Bridging the GPGPU-FPGA efficiency gap
Massachusetts Institute of Technology, Cambridge, MA, and University of California at Berkeley, Berkeley, CA, USA
In Proceedings of the 19th ACM/SIGDA international symposium on Field programmable gate arrays (2011), pp. 119-122.
@conference{fletcher2011bridging,
title={Bridging the GPGPU-FPGA efficiency gap},
author={Fletcher, C.W. and Lebedev, I.A. and Asadi, N.B. and Burke, D.R. and Wawrzynek, J.},
booktitle={Proceedings of the 19th ACM/SIGDA international symposium on Field programmable gate arrays},
pages={119–122},
year={2011},
organization={ACM}
}
This paper compares an implementation of a Bayesian inference algorithm across several FPGAs and GPGPUs, while embracing both the execution model and high-level architecture of a GPGPU. Our study is motivated by recent work in template-based programming and architectural models for FPGA computing.
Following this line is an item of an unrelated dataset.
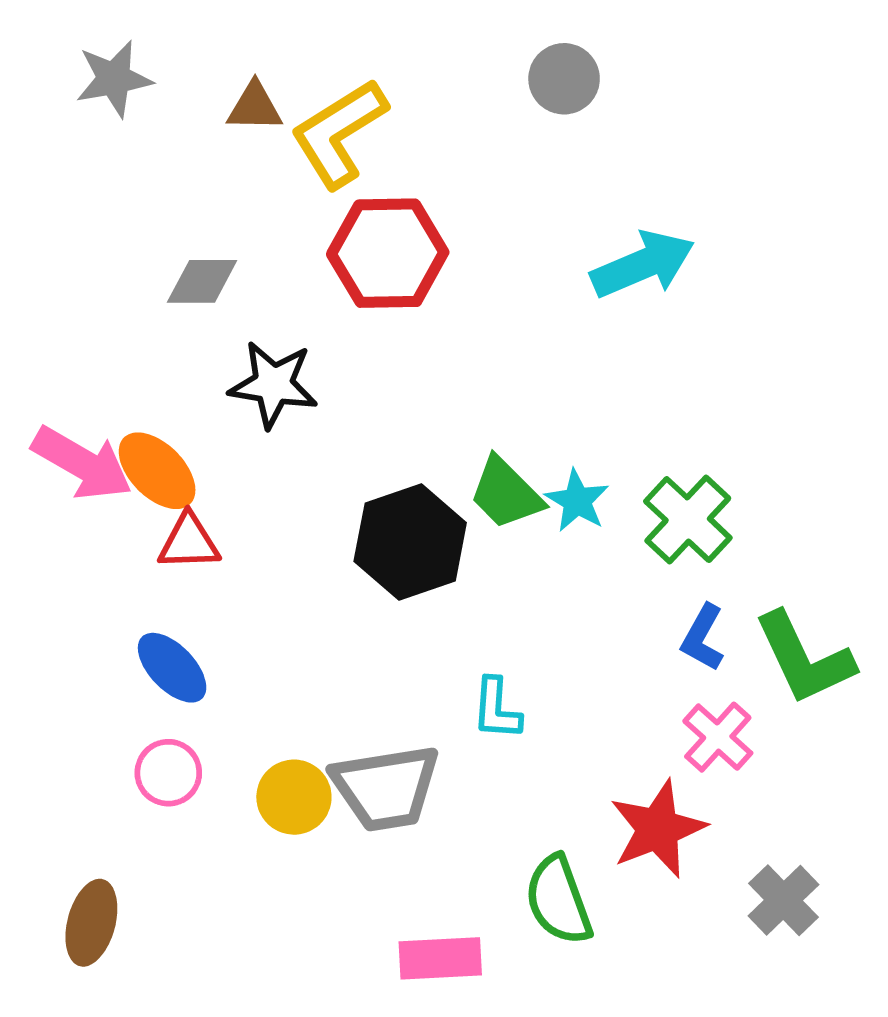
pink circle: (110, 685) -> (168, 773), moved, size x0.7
The comparison we present is meant to demonstrate the FPGA’s potential, while constraining the design to follow the microarchitectural template of more programmable devices such as GPGPUs. The FPGA implementation proves capable of matching the performance of a high-end Nvidia Fermi-based GPU – the most advanced GPGPU available to us at the time of this study. Further investigation shows that each FPGA core outperforms workstation GPGPU cores by a factor of ~ 3.14x, and mobile GPGPU cores by ~ 4.25x despite a ~ 4x reduction in core clock frequency. Using these observations, we discuss the efficiency gap between these two platforms, and the challenges associated with template-based programming models.